Authors: Andrii Krutsylo

Presentation type: Poster at SNUFA 2025 online workshop (5-6 Nov 2025)

Abstract

We present two hybrid architectures combining spiking neural networks (SNNs) with Kolmogorov–Arnold network (KAN) components to enhance temporal classification tasks. KANs are integrated in two configurations: the KAN-Readout SNN, which replaces the standard linear classifier with a spline-based readout; and the KAN-Integrated SNN, which inserts spline transforms inside each spiking layer. All models use leaky integrate-and-fire neurons. Tasks are divided into static, sequential, and permuted settings. Static tasks use Poisson rate coding over T = 20 timesteps; sequential and permuted tasks are patch-based, using a single timestep per patch and Bernoulli spike encoding. Inputs are normalized prior to the spiking layers. Dense models (MLP, TKAN) use averaged rate inputs, while SNN variants process temporal sequences. Computational cost is measured as the sum of dense multiply–accumulate operations, event-driven synaptic operations, and spline element evaluations per sample. On static FashionMNIST, MLP and TKAN achieve ~88.3% accuracy with ~0.305M operations/sample, while the baseline SNN reaches 88.32% at 7.75M operations. The KAN-Readout SNN matches this accuracy within −0.96% at similar cost, and the KAN-Integrated SNN achieves −4.25% accuracy at 49% lower compute.
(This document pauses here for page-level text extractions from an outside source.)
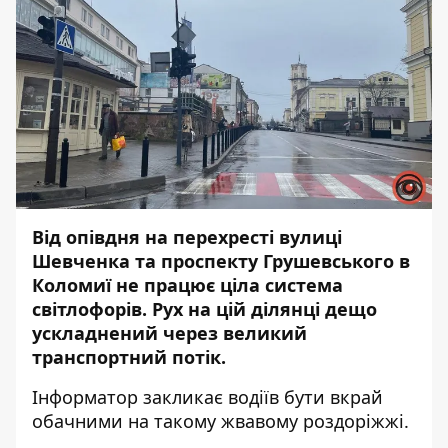
Від опівдня на перехресті вулиці
Шевченка та проспекту Грушевського в
Коломиї не працює ціла система
світлофорів. Рух на цій ділянці дещо
ускладнений через великий
транспортний потік.
Інформатор
закликає водіїв бути вкрай
обачними на такому жвавому роздоріжжі.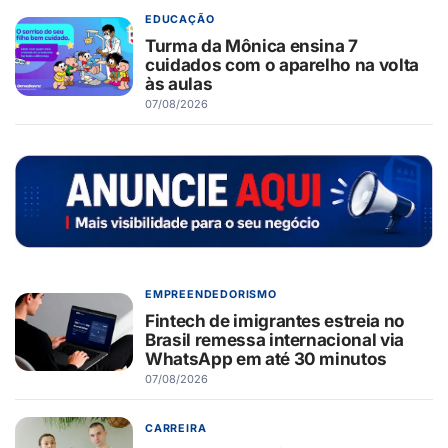
EDUCAÇÃO
Turma da Mônica ensina 7
cuidados com o aparelho na volta
às aulas
07/08/2026
EMPREENDEDORISMO
Fintech de imigrantes estreia no
Brasil remessa internacional via
WhatsApp em até 30 minutos
07/08/2026
CARREIRA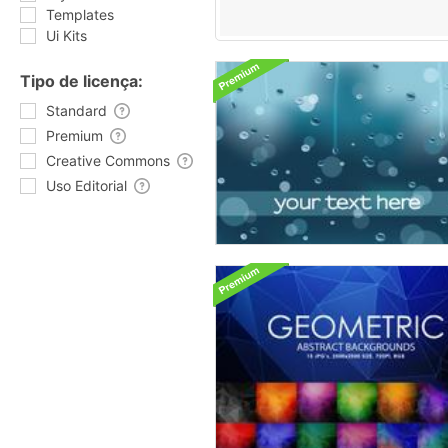
Templates
Ui Kits
Tipo de licença:
Standard
Premium
Creative Commons
Uso Editorial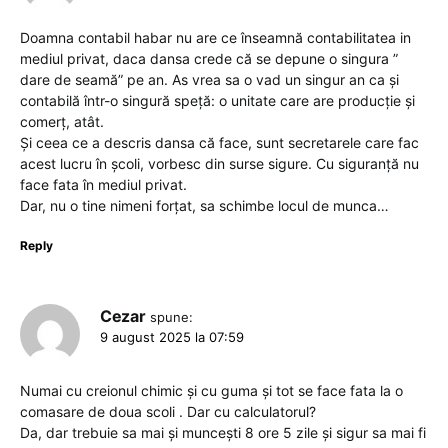
Doamna contabil habar nu are ce înseamnă contabilitatea in
mediul privat, daca dansa crede că se depune o singura ”
dare de seamă” pe an. As vrea sa o vad un singur an ca și
contabilă într-o singură speță: o unitate care are producție și
comerț, atât.
Și ceea ce a descris dansa că face, sunt secretarele care fac
acest lucru în școli, vorbesc din surse sigure. Cu siguranță nu
face fata în mediul privat.
Dar, nu o tine nimeni forțat, sa schimbe locul de munca…
Reply
Cezar
spune:
9 august 2025 la 07:59
Numai cu creionul chimic și cu guma și tot se face fata la o
comasare de doua scoli . Dar cu calculatorul?
Da, dar trebuie sa mai și muncești 8 ore 5 zile și sigur sa mai fi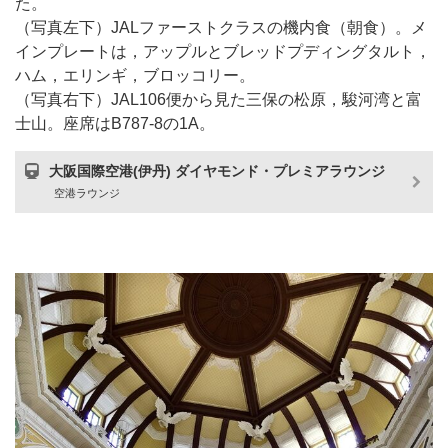
た。
（写真左下）JALファーストクラスの機内食（朝食）。メ
インプレートは，アップルとブレッドプディングタルト，
ハム，エリンギ，ブロッコリー。
（写真右下）JAL106便から見た三保の松原，駿河湾と富
士山。座席はB787-8の1A。
大阪国際空港(伊丹) ダイヤモンド・プレミアラウンジ
空港ラウンジ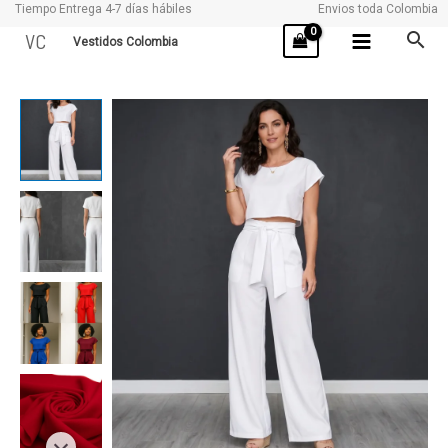
Tiempo Entrega 4-7 días hábiles
Envios toda Colombia
Ir
VC
Vestidos Colombia
al
contenido
OLIVIA
cantidad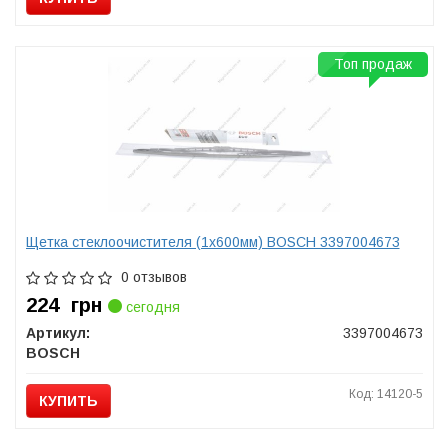
Топ продаж
Щетка стеклоочистителя (1х600мм) BOSCH 3397004673
0 отзывов
224
грн
сегодня
Артикул:
3397004673
BOSCH
Код: 14120-5
КУПИТЬ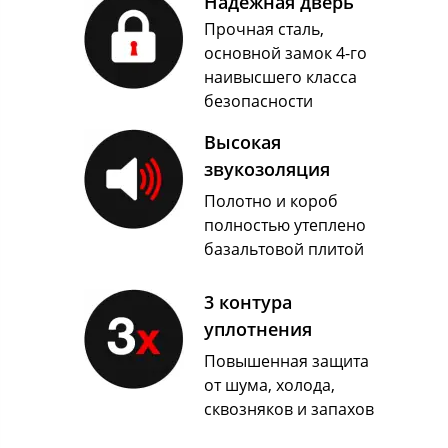
Надежная дверь
Прочная сталь,
основной замок 4-го
наивысшего класса
безопасности
Высокая
звукозоляция
Полотно и короб
полностью утеплено
базальтовой плитой
3 контура
уплотнения
Повышенная защита
от шума, холода,
сквозняков и запахов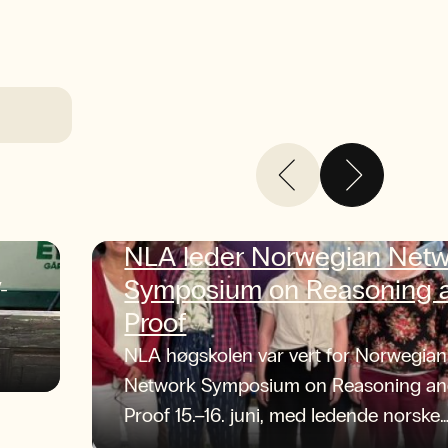
NLA leder Norwegian Net
Symposium on Reasoning 
-
Proof
NLA høgskolen var vert for Norwegian
Network Symposium on Reasoning a
Proof 15.–16. juni, med ledende norske
forskere og sterke faglige diskusjoner.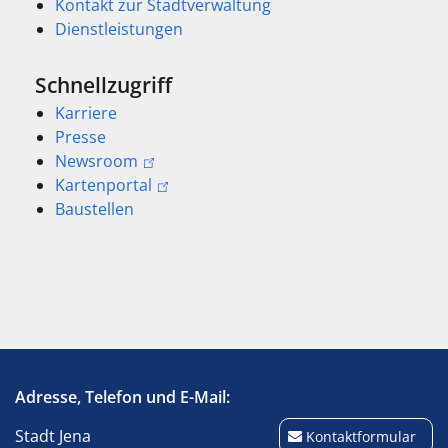
Kontakt zur Stadtverwaltung
Dienstleistungen
Schnellzugriff
Karriere
Presse
Newsroom
Kartenportal
Baustellen
Adresse, Telefon und E-Mail:
Stadt Jena
Kontaktformular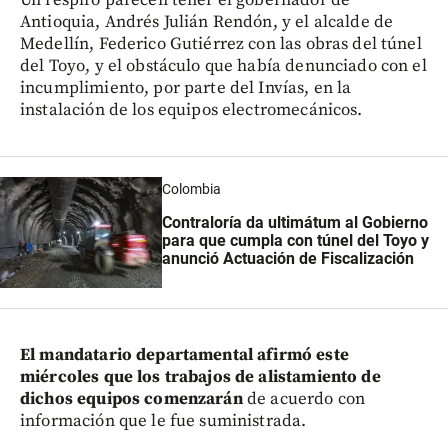
Antioquia, Andrés Julián Rendón, y el alcalde de
Medellín, Federico Gutiérrez con las obras del túnel
del Toyo, y el obstáculo que había denunciado con el
incumplimiento, por parte del Invías, en la
instalación de los equipos electromecánicos.
Colombia
Contraloría da ultimátum al Gobierno
para que cumpla con túnel del Toyo y
anunció Actuación de Fiscalización
El mandatario departamental afirmó este
miércoles que los trabajos de alistamiento de
dichos equipos comenzarán
de acuerdo con
información que le fue suministrada.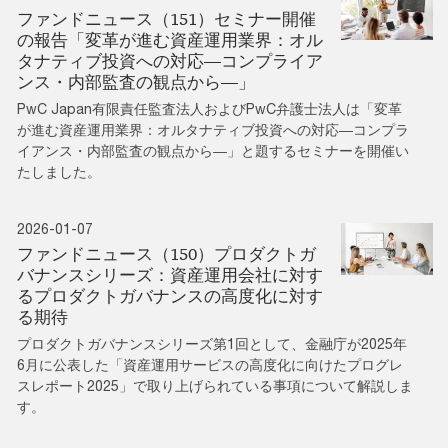
ファンドニュース（151）セミナー開催
の報告「変革が進む資産運用業界：オル
タナティブ投資への対応―コンプライア
ンス・内部監査の観点から―」
PwC Japan有限責任監査法人およびPwC弁護士法人は「変革
が進む資産運用業界：オルタナティブ投資への対応―コンプラ
イアンス・内部監査の観点から―」と題するセミナーを開催い
たしました。
2026-01-07
ファンドニュース（150）プロダクトガ
バナンスシリーズ：資産運用会社に対す
るプロダクトガバナンスの高度化に対す
る期待
プロダクトガバナンスシリーズ第1回として、金融庁が2025年
6月に公表した「資産運用サービスの高度化に向けたプログレ
スレポート2025」で取り上げられている事項について解説しま
す。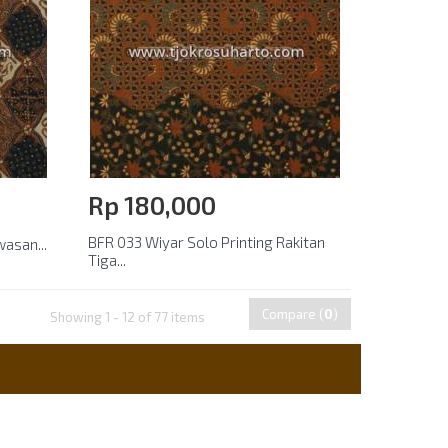
Rp‎ 180,000
BFR 033 Wiyar Solo Printing Rakitan
wasan...
Tiga...
Compare (
0
)
Showing 1 - 12 of 77 items
Contact Us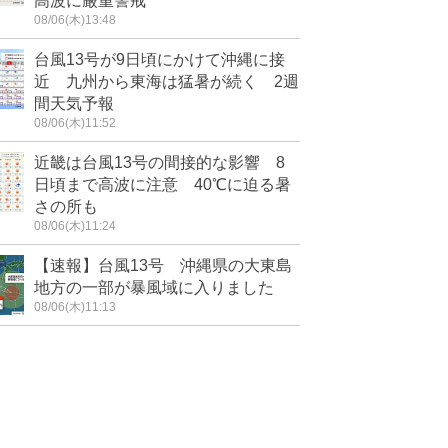
高波に厳重警戒
08/06(木)13:48
台風13号が9日頃にかけて沖縄に接
近 九州から東海は猛暑が続く 2週
間天気予報
08/06(木)11:52
近畿は台風13号の間接的な影響 8
日頃まで高波に注意 40℃に迫る暑
さの所も
08/06(木)11:24
【速報】台風13号 沖縄県の大東島
地方の一部が暴風域に入りました
08/06(木)11:13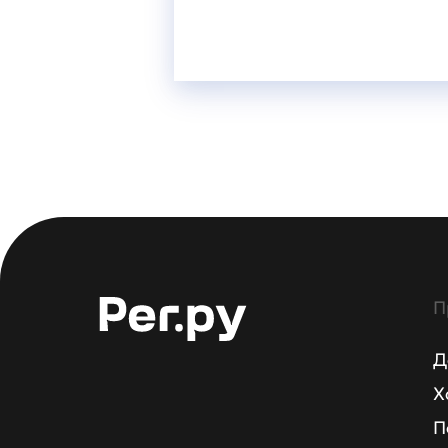
П
Д
Х
П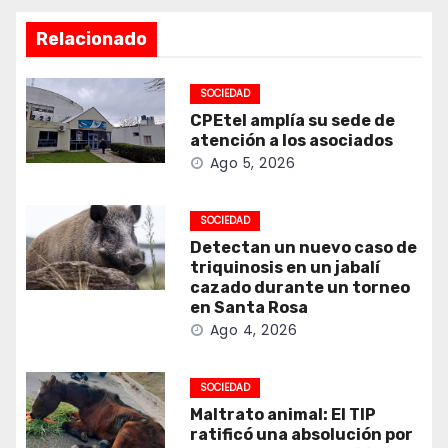
Relacionado
SOCIEDAD
CPEtel amplía su sede de
atención a los asociados
Ago 5, 2026
SOCIEDAD
Detectan un nuevo caso de
triquinosis en un jabalí
cazado durante un torneo
en Santa Rosa
Ago 4, 2026
SOCIEDAD
Maltrato animal: El TIP
ratificó una absolución por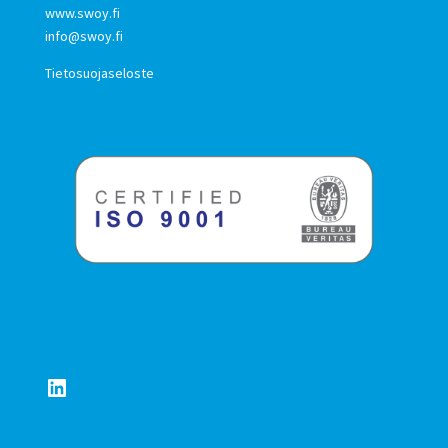
www.swoy.fi
info@swoy.fi
Tietosuojaseloste
LinkedIn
On sequential FashionMNIST, the KAN-Readout SNN improves accuracy by +1.63% over the SNN baseline (67.98% vs. 66.35%) without extra compute, while the KAN-Integrated variant reduces compute by 47.6% with a −6.31% accuracy trade-off. In permuted tasks, the Readout model shows a +2.06% gain (61.76% vs. 59.70%), and the Integrated model again reduces compute by 47.6% with −4.71% in accuracy. Results on MNIST follow the same trend. These findings demonstrate that KAN-Readout SNNs can consistently boost accuracy on temporally structured tasks without increasing computational load, while KAN-Integrated SNNs offer significant efficiency gains with acceptable accuracy trade-offs. These trade-offs are reflected in lower inference times and memory usage, making the integrated design attractive for low-latency, resource-constrained neuromorphic systems.